Current Projects
dynamics of spontaneous cortical activity
We use a combination of two-photon imaging, whole cell recordings, real-time control, and computational modeling to characterize how the functional connectivity of neural networks leads to emergent network behavior in neocortex.
Computational Neuroscience
We use computational models as detailed, experimentally falsifiable hypotheses of physiological function. Our published models include studies of ion channels, single-neuron computation, self-organization in neural networks, and glial calcium transients.
Neuronal Synchronization
Activity in the brain is noisy but highly organized. Particularly notable are brain “rhythms,” generated by rhythmically modulated activity of neurons and readily detectable in the EEG. Using a combination of electrophysiology, computational modeling and theoretical frameworks, we study the mechanisms underlying theta and gamma oscillations.

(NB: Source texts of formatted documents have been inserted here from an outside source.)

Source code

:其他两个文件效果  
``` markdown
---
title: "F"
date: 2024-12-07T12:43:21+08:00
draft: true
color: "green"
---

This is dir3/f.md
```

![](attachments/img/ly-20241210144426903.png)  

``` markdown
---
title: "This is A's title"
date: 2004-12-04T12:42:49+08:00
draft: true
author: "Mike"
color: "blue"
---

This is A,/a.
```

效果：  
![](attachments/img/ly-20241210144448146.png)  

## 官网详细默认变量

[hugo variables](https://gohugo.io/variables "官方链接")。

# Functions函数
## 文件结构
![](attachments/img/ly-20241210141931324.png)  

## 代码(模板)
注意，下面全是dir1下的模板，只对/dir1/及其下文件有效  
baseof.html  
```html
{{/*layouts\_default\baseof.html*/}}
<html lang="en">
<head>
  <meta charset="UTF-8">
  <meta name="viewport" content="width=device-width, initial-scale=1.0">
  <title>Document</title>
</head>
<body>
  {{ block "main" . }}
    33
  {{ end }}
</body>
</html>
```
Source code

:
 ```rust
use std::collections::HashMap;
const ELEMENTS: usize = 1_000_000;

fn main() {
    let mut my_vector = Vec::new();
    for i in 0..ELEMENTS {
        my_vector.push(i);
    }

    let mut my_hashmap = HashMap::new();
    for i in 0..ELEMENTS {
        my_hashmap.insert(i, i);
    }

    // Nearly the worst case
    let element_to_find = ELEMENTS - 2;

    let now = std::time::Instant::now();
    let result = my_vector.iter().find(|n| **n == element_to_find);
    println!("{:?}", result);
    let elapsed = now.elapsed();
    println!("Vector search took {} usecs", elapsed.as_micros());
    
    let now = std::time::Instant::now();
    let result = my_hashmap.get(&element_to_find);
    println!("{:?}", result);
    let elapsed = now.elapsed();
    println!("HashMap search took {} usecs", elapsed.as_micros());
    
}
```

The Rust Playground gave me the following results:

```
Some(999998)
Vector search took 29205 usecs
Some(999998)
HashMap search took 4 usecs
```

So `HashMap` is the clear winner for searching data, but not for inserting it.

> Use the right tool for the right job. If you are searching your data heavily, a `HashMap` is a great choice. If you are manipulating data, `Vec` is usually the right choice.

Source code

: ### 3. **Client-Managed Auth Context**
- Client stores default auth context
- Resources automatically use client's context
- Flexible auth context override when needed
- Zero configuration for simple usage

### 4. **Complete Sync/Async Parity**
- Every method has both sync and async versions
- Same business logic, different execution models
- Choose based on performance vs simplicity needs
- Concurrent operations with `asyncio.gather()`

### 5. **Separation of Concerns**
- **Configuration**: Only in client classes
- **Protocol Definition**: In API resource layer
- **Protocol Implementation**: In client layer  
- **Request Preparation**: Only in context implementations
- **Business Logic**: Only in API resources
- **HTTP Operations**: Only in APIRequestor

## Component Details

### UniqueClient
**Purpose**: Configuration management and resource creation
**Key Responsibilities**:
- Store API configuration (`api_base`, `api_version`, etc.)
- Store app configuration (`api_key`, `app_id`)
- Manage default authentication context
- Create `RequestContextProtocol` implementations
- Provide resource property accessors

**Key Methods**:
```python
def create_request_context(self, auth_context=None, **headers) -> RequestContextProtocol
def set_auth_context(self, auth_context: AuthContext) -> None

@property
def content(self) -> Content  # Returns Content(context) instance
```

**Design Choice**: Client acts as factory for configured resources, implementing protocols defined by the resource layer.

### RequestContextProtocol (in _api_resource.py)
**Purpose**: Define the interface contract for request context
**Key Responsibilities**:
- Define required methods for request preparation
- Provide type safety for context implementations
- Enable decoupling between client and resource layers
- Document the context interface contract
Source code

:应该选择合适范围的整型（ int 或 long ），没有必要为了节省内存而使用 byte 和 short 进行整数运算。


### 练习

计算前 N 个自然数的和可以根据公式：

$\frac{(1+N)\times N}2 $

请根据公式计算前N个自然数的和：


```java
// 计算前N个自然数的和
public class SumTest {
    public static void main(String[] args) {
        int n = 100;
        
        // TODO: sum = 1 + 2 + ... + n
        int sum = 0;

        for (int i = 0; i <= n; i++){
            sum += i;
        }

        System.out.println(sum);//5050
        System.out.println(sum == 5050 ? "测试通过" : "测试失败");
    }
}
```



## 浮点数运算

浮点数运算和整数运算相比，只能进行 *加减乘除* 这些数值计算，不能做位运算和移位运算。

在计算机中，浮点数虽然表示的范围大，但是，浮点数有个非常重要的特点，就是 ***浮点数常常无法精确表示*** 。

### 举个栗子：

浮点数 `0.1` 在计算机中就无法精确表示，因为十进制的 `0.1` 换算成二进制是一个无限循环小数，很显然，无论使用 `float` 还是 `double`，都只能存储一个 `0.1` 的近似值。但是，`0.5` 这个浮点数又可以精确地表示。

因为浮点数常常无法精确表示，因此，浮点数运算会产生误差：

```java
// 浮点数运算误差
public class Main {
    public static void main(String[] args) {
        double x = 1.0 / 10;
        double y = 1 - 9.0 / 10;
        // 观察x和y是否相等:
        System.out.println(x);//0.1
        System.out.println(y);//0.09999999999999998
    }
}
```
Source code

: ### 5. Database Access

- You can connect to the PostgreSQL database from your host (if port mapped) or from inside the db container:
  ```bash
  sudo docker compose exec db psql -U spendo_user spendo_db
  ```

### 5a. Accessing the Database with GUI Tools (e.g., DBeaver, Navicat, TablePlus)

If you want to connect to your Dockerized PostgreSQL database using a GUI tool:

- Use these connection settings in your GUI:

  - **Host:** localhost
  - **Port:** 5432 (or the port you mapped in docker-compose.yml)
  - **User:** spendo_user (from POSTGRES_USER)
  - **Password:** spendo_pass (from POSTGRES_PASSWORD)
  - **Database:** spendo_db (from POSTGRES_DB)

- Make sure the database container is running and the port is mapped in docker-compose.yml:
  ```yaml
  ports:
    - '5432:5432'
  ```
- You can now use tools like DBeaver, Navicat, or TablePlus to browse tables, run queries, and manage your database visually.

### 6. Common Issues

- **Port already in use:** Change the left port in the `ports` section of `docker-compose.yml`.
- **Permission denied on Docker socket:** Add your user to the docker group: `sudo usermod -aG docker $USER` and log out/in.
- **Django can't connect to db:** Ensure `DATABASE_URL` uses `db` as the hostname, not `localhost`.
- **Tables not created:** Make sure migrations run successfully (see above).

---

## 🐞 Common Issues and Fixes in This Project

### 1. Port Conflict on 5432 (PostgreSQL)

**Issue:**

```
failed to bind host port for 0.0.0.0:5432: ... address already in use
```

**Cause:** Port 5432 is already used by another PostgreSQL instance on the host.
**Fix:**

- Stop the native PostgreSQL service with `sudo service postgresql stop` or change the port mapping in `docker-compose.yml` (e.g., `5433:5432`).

Tools for electrophysiology and imaging
Tool-building is an essential part of our efforts. We have developed computer systems for virtual-reality-inspired electrophysiology, mouse lines for calcium imaging, and scanning methods for high-speed imaging of user-identified cells.
Hippocampal population dynamics underlying memory processing
Using electrophysiology, two-photon calcium imaging, and real-time optogenetics, we are studying hippocampal network activity underlying memory processing. Moreover, we are interested in identifying effective stimulation strategies for modulation of memories in animal models.
Effects of anesthesia on neuronal network dynamics
Despite extensive use of anesthesia for research and clinical purposes, the underlying network mechanisms are poorly understood. Using two-photon calcium imaging, voltage indicators, and computational modeling, our lab is investigating network dynamics underlying awake and anesthesized brain states.